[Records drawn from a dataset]
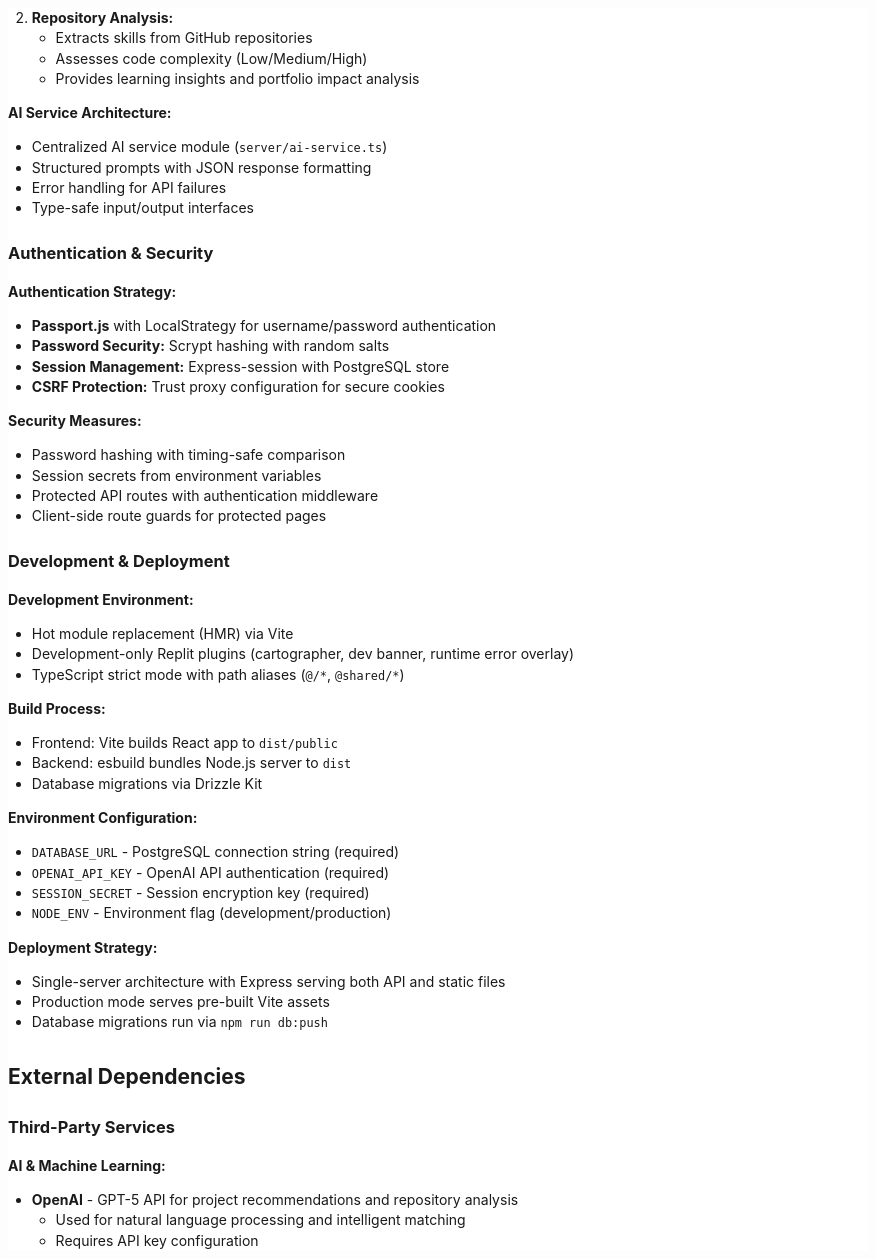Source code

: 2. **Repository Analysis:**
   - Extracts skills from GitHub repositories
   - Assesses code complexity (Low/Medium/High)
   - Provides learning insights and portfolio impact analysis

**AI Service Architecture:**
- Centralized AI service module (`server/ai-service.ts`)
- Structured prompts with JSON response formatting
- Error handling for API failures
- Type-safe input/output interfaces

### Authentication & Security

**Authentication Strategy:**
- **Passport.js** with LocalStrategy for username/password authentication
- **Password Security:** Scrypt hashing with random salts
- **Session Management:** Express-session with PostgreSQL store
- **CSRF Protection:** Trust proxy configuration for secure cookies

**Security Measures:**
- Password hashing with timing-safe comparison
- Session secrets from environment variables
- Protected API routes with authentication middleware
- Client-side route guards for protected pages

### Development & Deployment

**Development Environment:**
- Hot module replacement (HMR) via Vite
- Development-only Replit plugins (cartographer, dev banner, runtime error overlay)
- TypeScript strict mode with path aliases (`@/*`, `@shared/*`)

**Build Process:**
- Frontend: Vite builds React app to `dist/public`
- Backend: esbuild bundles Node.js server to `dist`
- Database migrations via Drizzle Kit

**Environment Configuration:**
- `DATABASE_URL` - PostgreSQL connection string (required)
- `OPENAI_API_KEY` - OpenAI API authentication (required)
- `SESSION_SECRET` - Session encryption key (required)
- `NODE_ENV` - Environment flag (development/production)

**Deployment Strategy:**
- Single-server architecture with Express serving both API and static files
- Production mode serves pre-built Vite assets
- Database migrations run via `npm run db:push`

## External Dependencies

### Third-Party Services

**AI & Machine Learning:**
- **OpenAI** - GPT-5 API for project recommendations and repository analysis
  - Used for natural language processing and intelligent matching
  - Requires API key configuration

JOB ITEM. Can you quote the source text of every record above word for word, leaving the pictures out of your answer?

EXERCISE SOLUTION.
Source code

: 2. **Repository Analysis:**
   - Extracts skills from GitHub repositories
   - Assesses code complexity (Low/Medium/High)
   - Provides learning insights and portfolio impact analysis

**AI Service Architecture:**
- Centralized AI service module (`server/ai-service.ts`)
- Structured prompts with JSON response formatting
- Error handling for API failures
- Type-safe input/output interfaces

### Authentication & Security

**Authentication Strategy:**
- **Passport.js** with LocalStrategy for username/password authentication
- **Password Security:** Scrypt hashing with random salts
- **Session Management:** Express-session with PostgreSQL store
- **CSRF Protection:** Trust proxy configuration for secure cookies

**Security Measures:**
- Password hashing with timing-safe comparison
- Session secrets from environment variables
- Protected API routes with authentication middleware
- Client-side route guards for protected pages

### Development & Deployment

**Development Environment:**
- Hot module replacement (HMR) via Vite
- Development-only Replit plugins (cartographer, dev banner, runtime error overlay)
- TypeScript strict mode with path aliases (`@/*`, `@shared/*`)

**Build Process:**
- Frontend: Vite builds React app to `dist/public`
- Backend: esbuild bundles Node.js server to `dist`
- Database migrations via Drizzle Kit

**Environment Configuration:**
- `DATABASE_URL` - PostgreSQL connection string (required)
- `OPENAI_API_KEY` - OpenAI API authentication (required)
- `SESSION_SECRET` - Session encryption key (required)
- `NODE_ENV` - Environment flag (development/production)

**Deployment Strategy:**
- Single-server architecture with Express serving both API and static files
- Production mode serves pre-built Vite assets
- Database migrations run via `npm run db:push`

## External Dependencies

### Third-Party Services

**AI & Machine Learning:**
- **OpenAI** - GPT-5 API for project recommendations and repository analysis
  - Used for natural language processing and intelligent matching
  - Requires API key configuration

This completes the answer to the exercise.